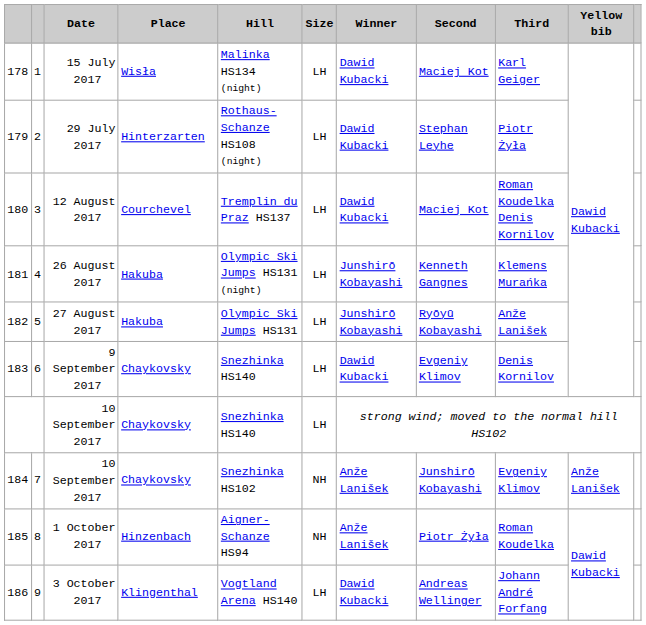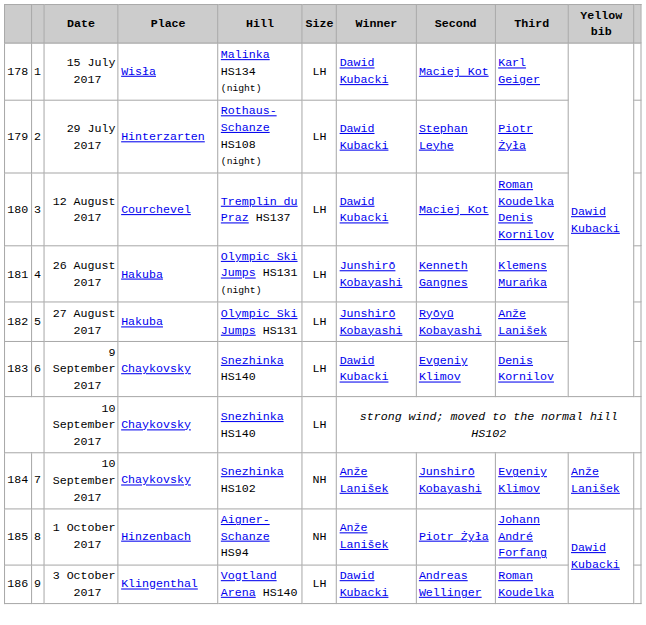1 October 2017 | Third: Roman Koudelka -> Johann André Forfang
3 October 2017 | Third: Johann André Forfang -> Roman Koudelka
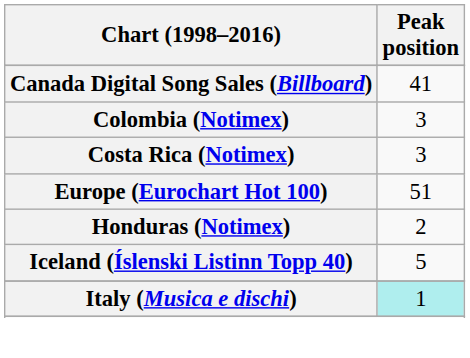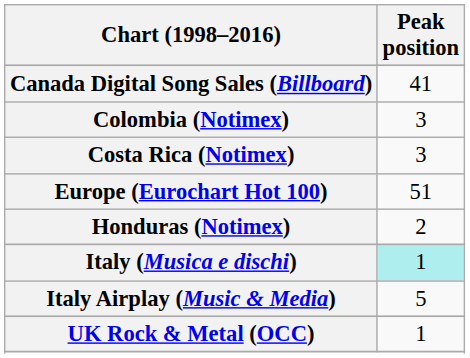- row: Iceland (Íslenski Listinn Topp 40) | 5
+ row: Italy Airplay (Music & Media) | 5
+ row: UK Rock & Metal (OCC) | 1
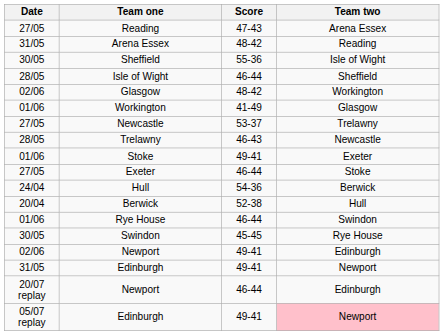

# # # # # # #

Switch every "Third" to "Second" in the lines of all the records above, keeping everything else unchanged. Leave the pictures out of the result.

## Exercise output
1 October 2017 | Second: Roman Koudelka -> Johann André Forfang
3 October 2017 | Second: Johann André Forfang -> Roman Koudelka
- row: Iceland (Íslenski Listinn Topp 40) | 5
+ row: Italy Airplay (Music & Media) | 5
+ row: UK Rock & Metal (OCC) | 1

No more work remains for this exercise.